The first installment, five years ago, arrived with deft timing, in competition with the 2000 Whitney Biennial. Fixed on recently emerged artists, it seemed fresh and a bit scruffy, even if it wasn't. Whitney Biennials and their equivalents, creaky relatives from a bygone age, too ecumenical and tradition-bound, increasingly supported a brand of installation art custom-made for hothouse festivals and their transient clientele but otherwise largely unwanted, unmarketable and wearying.
Then "Greater New York" happened, a messy, unformed rival and gambit, upbeat, offering multimedia efforts but with a stress toward paintings - well-behaved, clever, snappy paintings by young artists, of the sort making some headway in galleries. These were works suited to the dawning of a new art market boom.
As an act of civic boosterism, "Greater New York" also advertised a local horde of insouciant twenty-somethings, eclectically steeped in rock, 60's revivalism, personal codes, surrealism and cartooning, among other things, and serving up dollops of blooming sophistication and charm. Skill was a big selling point: a shambling, winking sort of virtuosity, not too heavy, easy to buy into, and drawing from old art and pop culture as if interchangeably.

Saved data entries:
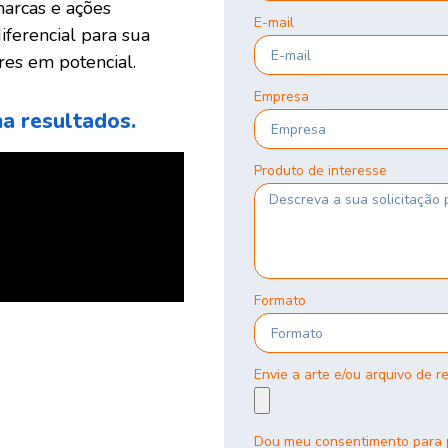
marcas e ações
E-mail
iferencial para sua
es em potencial.
Empresa
ha resultados.
Produto de interesse
Formato
Envie a arte e/ou arquivo de r
Dou meu consentimento para p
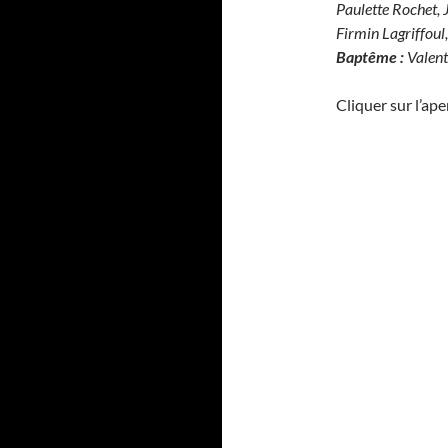
Paulette Rochet, 
Firmin Lagriffou
Baptême :
Valent
Cliquer sur l’ap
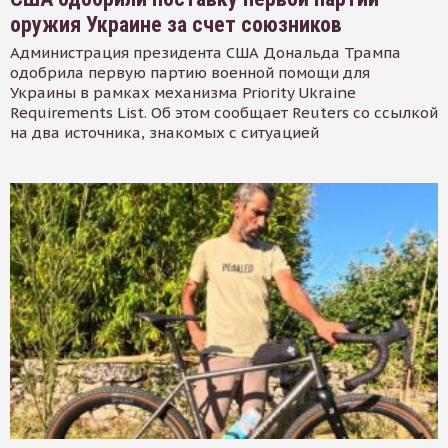
оружия Украине за счет союзников
Администрация президента США Дональда Трампа
одобрила первую партию военной помощи для
Украины в рамках механизма Priority Ukraine
Requirements List. Об этом сообщает Reuters со ссылкой
на два источника, знакомых с ситуацией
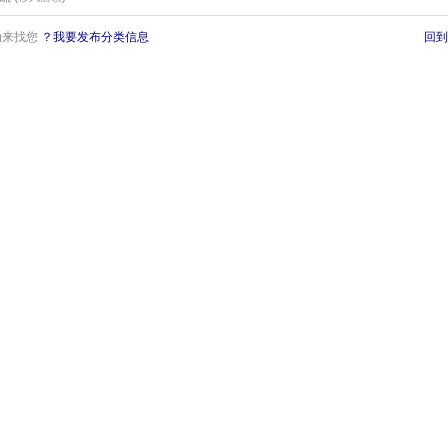
动来找您
？我要发布分类信息
回到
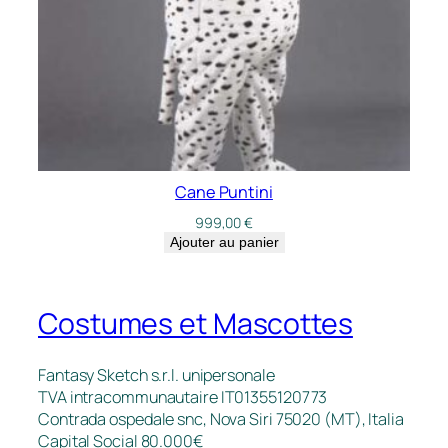
Cane Puntini
999,00
€
Ajouter au panier
Costumes et Mascottes
Fantasy Sketch s.r.l. unipersonale
TVA intracommunautaire IT01355120773
Contrada ospedale snc, Nova Siri 75020 (MT), Italia
Capital Social 80.000€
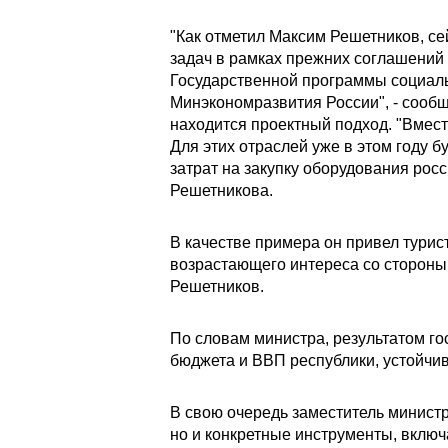
"Как отметил Максим Решетников, се
задач в рамках прежних соглашений
Государственной программы социаль
Минэкономразвития России", - сообщ
находится проектный подход. "Вмест
Для этих отраслей уже в этом году 
затрат на закупку оборудования рос
Решетникова.
В качестве примера он привел турист
возрастающего интереса со стороны 
Решетников.
По словам министра, результатом го
бюджета и ВВП республики, устойчив
В свою очередь заместитель министр
но и конкретные инструменты, вклю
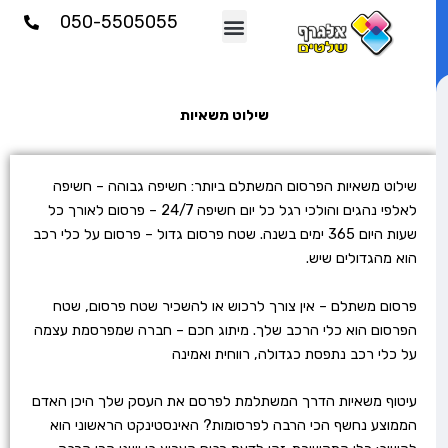
וג
050-5505055
וכן
שילוט משאיות
שילוט משאיות הפרסום המשתלם ביותר: חשיפה גבוהה – חשיפה
לאלפי נהגים והולכי רגל כל יום חשיפה 24/7 – פרסום לאורך כל
שעות היום 365 ימים בשנה. שטח פרסום גדול – פרסום על כלי רכב
הוא מהגדולים שיש.
פרסום משתלם – אין צורך לרכוש או להשכיר שטח פרסום, שטח
הפרסום הוא כלי הרכב שלך. מיתוג חכם – חברה שמפרסמת עצמה
על כלי רכב נתפסת כגדולה, רווחית ואמינה
עיטוף משאיות הדרך המשתלמת לפרסם את העסק שלך היכן האדם
הממוצע נחשף הכי הרבה לפרסומות? האינסטינקט הראשוני הוא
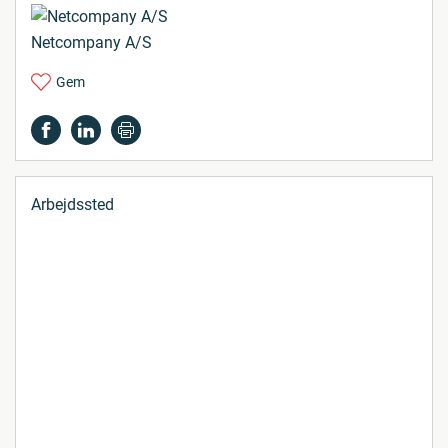
Netcompany A/S
Gem
Arbejdssted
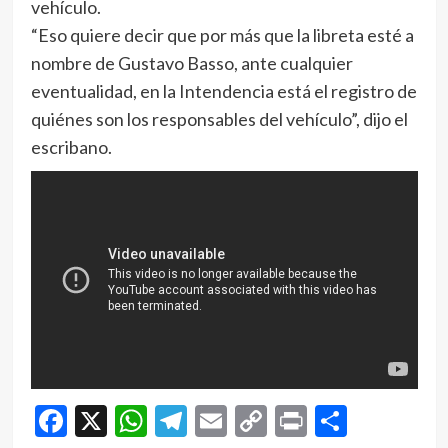
vehículo.
“Eso quiere decir que por más que la libreta esté a
nombre de Gustavo Basso, ante cualquier
eventualidad, en la Intendencia está el registro de
quiénes son los responsables del vehículo”, dijo el
escribano.
Facebook
X
WhatsApp
Telegram
Email
Copy
Print
Compar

● PROBLEM SET
(1) Copy out the entries word for word, starting at the very first one and ending with the line that contains "Capital Social 80.000€". Leave out the pictures.
(2) Write a continuation of the passage about the "Greater New York" art show, beginning right after its final sentence.
The passage about the art show and the entries have nothing to do with each other.

● TASK-BY-TASK ANSWERS
(1)
marcas e ações
E-mail
iferencial para sua
es em potencial.
Empresa
ha resultados.
Produto de interesse
Formato
Envie a arte e/ou arquivo de r
Dou meu consentimento para p
Paulette Rochet, 
Firmin Lagriffou
Baptême :
Valent
Cliquer sur l’ap
оружия Украине за счет союзников
Администрация президента США Дональда Трампа
одобрила первую партию военной помощи для
Украины в рамках механизма Priority Ukraine
Requirements List. Об этом сообщает Reuters со ссылкой
на два источника, знакомых с ситуацией
动来找您
？我要发布分类信息
回到
Cane Puntini
999,00
€
Ajouter au panier
Costumes et Mascottes
Fantasy Sketch s.r.l. unipersonale
TVA intracommunautaire IT01355120773
Contrada ospedale snc, Nova Siri 75020 (MT), Italia
Capital Social 80.000€

(2)
Five years later, in the usual way that everything even moderately successful in art is instantly institutionalized, "Greater New York" has returned bearing some of the expectations previously heaped onto the starchy biennials. As a sign of the changed times, this opening seemed intended to coincide with last weekend's blowout art fair. It is said that fairs have now become the new art festivals, but it's equally true that the big museum surveys increasingly resemble fairs.
As before, "Greater New York" is organized by a curatorial team from P.S. 1 in conjunction with its parental partner, the Museum of Modern Art. It has already prompted counterestablishment protests: a clutch of women picketed the opening, noting the 2-to-1 ratio, male to female, among the 167 artists selected.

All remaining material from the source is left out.